** EXPLORE THE MATERIAL **
• 1. Answer these questions using the article on Shlomo Haliva below:
(a) In which town was he born?
(b) Which brigade did he join after being drafted into the Israel Defense Forces?
(c) What sentence did he receive for the 1969 attempted rape?
• 2. Using the article on Shlomo Haliva below, explain in one to three sentences how he came to be in the tunnel with the Dutch tourist in 1969 and why his attempt there failed.

- Born: 1949 (age 76–77) Hadera, Israel
- Other name: "The Weeping Rapist"
- Convictions: Murder Rape (7 counts)
- Criminal penalty: Life imprisonment

Details
- Victims: Several attempted rapes (one conviction); 5 rapes (convicted); one rape and murder (convicted); suspicions in 2–10 rape-and-murder cases
- Span of crimes: 1969–1983
- Country: Israel
- States: Central (convicted) Haifa (suspected)
- Date apprehended: 1969 (suspended sentence); 1970 imprisoned for rape; main sentence 1991 for 1983 murder
- Imprisoned at: Shita Prison

= Shlomo Haliva =

Israeli convicted rapist and murderer (born 1949)

Shlomo Haliva (שלמה חליוה; born 1949), known as The Weeping Rapist, is an Israeli serial rapist, murderer and suspected serial killer. While serving a rape sentence he was imprisoned for in 1976, Haliva was convicted for the murder of a woman in 1983, when he was sentenced to life imprisonment. He was released after 47 years in April 2024.

== Early life ==
Haliva was born in Hadera, four months after his parents had immigrated from Egypt. Shortly after his birth, the family moved to Acre. After completing 8 years of elementary school, he attended high school for two years, studying for a time at the Air Force Technical School before being drafted into the Israel Defense Forces at the age of 17, where he joined the Paratroopers Brigade.

== Sexual crimes ==
Haliva's first entanglement with the law was when he was a soldier in 1969, when he attempted to rape a Dutch tourist visiting Acre. He met her when he was on his way to his parents' house, and volunteered to give her a tour of the Old City. When they passed under an underground tunnel, he tried to carry out his plot but she managed to fend him off and escaped. At trial, he apologized. He was sentenced to pay a fine of IL100 and to two years probation.

** RECORDED INFORMATION **
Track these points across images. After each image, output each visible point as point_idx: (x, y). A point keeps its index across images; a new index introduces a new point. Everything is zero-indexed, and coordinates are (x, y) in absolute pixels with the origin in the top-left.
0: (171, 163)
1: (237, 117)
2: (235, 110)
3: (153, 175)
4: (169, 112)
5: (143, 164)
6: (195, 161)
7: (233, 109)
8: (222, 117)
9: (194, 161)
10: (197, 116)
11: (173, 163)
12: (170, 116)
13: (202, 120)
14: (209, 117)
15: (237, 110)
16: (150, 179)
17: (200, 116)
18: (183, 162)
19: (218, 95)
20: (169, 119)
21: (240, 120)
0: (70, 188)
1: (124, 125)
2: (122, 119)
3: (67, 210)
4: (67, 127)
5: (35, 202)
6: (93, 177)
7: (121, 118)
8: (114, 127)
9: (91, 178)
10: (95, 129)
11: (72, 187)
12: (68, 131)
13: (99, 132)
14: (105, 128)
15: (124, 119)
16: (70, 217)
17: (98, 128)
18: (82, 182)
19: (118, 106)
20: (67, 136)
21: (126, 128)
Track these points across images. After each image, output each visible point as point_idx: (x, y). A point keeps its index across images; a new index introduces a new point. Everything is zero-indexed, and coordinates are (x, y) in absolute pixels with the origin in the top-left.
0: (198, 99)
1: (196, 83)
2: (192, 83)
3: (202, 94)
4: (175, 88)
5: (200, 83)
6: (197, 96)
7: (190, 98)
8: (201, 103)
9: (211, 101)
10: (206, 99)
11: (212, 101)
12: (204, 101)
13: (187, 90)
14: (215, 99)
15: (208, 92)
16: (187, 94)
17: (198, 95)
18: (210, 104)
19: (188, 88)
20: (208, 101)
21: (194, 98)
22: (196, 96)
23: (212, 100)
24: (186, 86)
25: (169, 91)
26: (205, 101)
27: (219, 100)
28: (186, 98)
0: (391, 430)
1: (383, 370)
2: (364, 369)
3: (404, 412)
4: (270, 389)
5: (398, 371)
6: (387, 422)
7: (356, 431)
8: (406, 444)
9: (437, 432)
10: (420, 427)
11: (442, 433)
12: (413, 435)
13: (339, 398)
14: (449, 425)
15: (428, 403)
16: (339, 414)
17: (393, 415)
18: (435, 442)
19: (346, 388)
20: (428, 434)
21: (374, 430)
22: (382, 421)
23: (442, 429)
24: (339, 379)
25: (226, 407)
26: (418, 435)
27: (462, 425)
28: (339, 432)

** RESPONSES TO THE TASKS **
• 1.
(a) Hadera
(b) The Paratroopers Brigade
(c) A fine of IL100 and two years of probation

• 2. He met the tourist on his way to his parents' house and volunteered to show her around the Old City of Acre, which took them under an underground tunnel. His attempt to rape her failed because she fended him off and escaped.